--- Task inputs ---

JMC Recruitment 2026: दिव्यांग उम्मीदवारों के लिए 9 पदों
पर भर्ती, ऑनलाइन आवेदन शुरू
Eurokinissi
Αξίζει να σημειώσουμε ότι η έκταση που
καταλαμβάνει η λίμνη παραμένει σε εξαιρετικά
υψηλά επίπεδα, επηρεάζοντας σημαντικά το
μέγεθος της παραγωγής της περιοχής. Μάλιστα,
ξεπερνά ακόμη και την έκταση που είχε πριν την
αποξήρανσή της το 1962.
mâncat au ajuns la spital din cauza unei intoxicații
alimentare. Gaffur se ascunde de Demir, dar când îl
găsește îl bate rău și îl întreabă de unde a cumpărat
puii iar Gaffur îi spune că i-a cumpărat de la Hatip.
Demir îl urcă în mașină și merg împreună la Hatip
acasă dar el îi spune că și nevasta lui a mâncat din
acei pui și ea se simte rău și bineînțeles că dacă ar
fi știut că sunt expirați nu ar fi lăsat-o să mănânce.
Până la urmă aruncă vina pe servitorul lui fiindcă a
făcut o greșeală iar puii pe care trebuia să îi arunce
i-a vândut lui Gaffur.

---
--- Task inputs ---

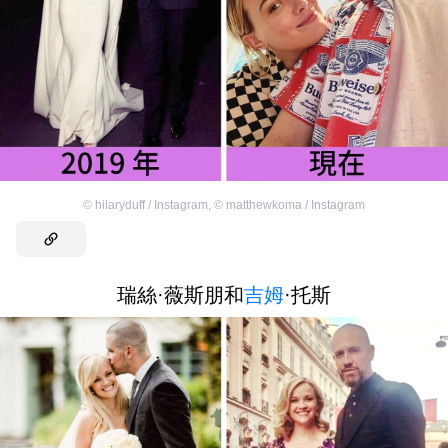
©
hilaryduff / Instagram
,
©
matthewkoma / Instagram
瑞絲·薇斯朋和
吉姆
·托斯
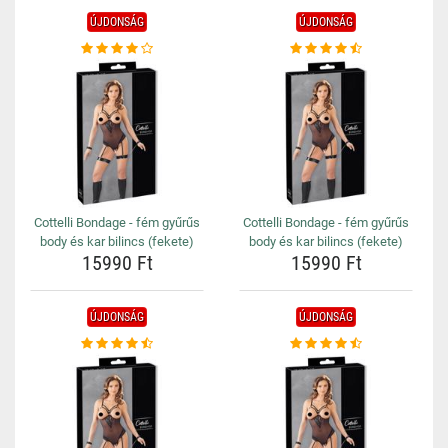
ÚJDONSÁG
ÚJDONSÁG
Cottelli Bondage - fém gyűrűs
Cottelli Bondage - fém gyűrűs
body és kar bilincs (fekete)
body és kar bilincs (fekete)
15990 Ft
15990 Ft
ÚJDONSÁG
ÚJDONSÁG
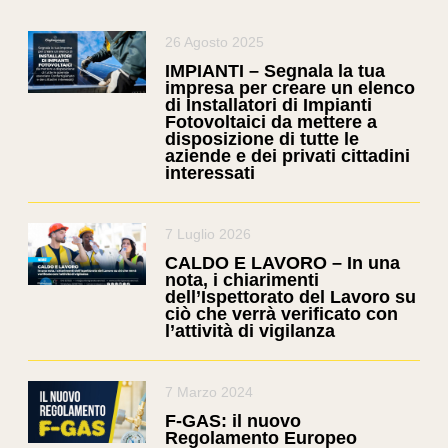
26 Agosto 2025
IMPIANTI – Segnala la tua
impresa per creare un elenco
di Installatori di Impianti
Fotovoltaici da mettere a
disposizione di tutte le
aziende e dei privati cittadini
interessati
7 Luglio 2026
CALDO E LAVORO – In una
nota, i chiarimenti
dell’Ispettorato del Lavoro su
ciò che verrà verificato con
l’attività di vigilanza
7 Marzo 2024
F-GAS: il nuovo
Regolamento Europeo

---

Copy the lines above exactly, beginning at the line that has "l’attività di vigilanza" and stopping after the line that has "Regolamento Europeo", and omit the rest.

l’attività di vigilanza
7 Marzo 2024
F-GAS: il nuovo
Regolamento Europeo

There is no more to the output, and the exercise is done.